Shortly after Gardner was arrested and Amber's remains were found, Escondido police got a call from two San Diego Gas & Electric employees.
The utility workers said on Feb. 13, 2009 -- the same day the Escondido teenager was last seen -- they saw a man and someone who they thought was a young woman near a silver Ford Escort in Pala. The sighting was about 8 a.m., about 50 minutes after witnesses spotted Amber as she walked to Escondido High School.
"They may have been the last persons to see Amber alive," Amber's mother Carrie McGonigle said Monday. The sighting gives her some answers when it comes to her daughter's death.
McGonigle spoke to Escondido Police investigators on Monday afternoon to get more details about the sighting. She said investigators told her that the utility workers didn't think the sighting was unusual.
"They thought they were a couple of drunk people who were there after going to a casino," McGonigle said. "They thought the girl was a woman about 20 years old."
McGonigle also said investigators told her that the workers didn't realize they had seen Amber and Gardner until after his arrest on Feb. 28 when it was learned that the convicted sex offender was driving a silver car.
McGonigle said she doesn't blame the workers for not reporting the incident sooner.

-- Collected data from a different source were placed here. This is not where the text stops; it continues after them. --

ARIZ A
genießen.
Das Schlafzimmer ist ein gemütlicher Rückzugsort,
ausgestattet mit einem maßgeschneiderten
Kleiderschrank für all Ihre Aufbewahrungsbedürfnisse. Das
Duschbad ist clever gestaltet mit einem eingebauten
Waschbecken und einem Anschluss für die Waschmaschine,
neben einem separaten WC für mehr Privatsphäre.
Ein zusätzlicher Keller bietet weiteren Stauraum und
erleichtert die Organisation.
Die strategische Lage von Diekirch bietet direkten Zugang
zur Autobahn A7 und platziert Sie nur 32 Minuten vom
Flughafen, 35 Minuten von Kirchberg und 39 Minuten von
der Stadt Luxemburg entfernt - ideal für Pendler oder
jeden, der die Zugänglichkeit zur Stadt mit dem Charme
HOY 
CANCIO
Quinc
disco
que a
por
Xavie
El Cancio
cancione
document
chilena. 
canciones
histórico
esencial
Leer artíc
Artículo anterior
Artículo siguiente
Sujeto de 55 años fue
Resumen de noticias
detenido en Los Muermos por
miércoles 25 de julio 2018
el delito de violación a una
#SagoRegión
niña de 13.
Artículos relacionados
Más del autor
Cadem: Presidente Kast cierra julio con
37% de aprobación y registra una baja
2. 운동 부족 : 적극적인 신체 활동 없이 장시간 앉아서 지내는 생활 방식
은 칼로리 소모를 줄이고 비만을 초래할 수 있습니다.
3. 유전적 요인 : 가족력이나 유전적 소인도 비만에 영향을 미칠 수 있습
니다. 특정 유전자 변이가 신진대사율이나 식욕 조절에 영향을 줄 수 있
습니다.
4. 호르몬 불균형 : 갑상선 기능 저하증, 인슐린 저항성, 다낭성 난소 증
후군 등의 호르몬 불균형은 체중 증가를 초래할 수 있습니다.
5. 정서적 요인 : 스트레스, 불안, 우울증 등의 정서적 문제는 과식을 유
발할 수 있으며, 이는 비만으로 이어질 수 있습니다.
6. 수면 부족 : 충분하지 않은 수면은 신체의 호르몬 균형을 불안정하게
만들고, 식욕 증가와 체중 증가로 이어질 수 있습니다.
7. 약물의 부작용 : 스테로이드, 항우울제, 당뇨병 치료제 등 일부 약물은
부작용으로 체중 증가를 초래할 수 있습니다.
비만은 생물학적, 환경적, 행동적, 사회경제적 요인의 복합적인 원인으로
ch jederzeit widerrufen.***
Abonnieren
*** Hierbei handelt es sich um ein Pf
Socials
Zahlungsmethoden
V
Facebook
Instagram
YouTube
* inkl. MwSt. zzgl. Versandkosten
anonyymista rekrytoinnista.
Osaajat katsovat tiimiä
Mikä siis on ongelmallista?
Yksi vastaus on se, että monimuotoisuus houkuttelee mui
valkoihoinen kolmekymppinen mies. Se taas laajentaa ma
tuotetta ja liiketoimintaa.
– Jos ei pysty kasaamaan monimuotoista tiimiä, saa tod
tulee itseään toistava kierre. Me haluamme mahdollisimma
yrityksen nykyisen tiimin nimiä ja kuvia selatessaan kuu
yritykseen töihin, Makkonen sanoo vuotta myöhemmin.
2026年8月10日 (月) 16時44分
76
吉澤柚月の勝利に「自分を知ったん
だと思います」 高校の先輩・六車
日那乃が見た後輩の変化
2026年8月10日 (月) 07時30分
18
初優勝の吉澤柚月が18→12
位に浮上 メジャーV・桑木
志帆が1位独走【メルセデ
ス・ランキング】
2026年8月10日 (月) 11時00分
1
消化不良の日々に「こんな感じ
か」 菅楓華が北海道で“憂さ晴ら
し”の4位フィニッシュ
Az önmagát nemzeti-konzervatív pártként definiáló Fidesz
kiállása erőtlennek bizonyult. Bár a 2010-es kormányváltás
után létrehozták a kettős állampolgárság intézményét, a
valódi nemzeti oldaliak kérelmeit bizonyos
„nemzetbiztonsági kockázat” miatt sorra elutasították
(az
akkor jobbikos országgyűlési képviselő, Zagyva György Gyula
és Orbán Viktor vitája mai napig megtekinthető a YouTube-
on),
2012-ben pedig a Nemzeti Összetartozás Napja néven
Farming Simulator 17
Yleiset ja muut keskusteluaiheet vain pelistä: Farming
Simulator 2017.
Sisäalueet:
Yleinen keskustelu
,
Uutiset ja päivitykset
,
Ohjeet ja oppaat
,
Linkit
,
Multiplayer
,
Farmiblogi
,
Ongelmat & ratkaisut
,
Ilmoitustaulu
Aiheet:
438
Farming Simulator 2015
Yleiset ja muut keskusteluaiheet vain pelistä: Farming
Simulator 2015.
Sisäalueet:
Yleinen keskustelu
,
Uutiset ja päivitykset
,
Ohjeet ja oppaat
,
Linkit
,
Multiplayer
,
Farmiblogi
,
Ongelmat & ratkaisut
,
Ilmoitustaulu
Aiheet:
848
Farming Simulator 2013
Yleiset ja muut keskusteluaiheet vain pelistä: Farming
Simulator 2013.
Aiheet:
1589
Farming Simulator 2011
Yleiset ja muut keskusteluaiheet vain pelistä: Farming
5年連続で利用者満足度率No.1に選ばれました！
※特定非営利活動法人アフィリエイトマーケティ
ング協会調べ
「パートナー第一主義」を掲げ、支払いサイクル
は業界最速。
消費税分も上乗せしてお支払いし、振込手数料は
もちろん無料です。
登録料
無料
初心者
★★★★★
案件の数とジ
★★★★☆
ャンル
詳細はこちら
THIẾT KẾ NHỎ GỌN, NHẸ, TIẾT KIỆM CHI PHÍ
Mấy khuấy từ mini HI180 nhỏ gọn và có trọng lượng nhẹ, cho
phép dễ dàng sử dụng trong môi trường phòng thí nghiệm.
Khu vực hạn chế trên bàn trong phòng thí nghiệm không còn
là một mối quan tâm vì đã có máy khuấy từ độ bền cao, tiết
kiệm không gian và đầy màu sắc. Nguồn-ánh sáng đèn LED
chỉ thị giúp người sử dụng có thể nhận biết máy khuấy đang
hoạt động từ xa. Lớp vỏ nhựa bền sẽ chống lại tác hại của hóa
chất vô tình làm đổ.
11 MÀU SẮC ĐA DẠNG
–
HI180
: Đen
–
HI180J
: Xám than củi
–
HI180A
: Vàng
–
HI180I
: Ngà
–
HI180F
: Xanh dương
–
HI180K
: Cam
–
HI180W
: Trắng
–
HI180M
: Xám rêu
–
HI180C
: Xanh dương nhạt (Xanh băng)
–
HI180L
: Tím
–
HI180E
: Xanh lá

She believes at the time of the sighting the men didn't have any reason to think anything was unusual because local law enforcement didn't react quickly to the disappearance, like they did with Poway teenager Chelsea King's abduction.
"We didn't even have the big command center and search teams for three weeks, so had [law enforcement] put something out there, an alert of some sort, maybe the two guys would have said "Hey, what about the two guys we saw today?"
An Escondido police lieutenant declined to comment Monday about the sighting.
McGonigle is having a video put together showcasing Amber's life. She plans to play that video during Garnder's upcoming sentencing, hoping he will feel her pain.
"I don't know if he'll watch it or not, but he took away our baby," McGonigle said. She's also putting together a speech that she'll read to Gardner that will include questions still unanswered.
"Why her?” McGonigle is waiting to ask, “Was she in the wrong place at the wrong time? How did you come in contact with her?"
Gardner, who accepted a plea agreement April 16 and pleaded guilty to the deaths of both Amber and Chelsea, will be sentenced to life in prison without parole on June 1.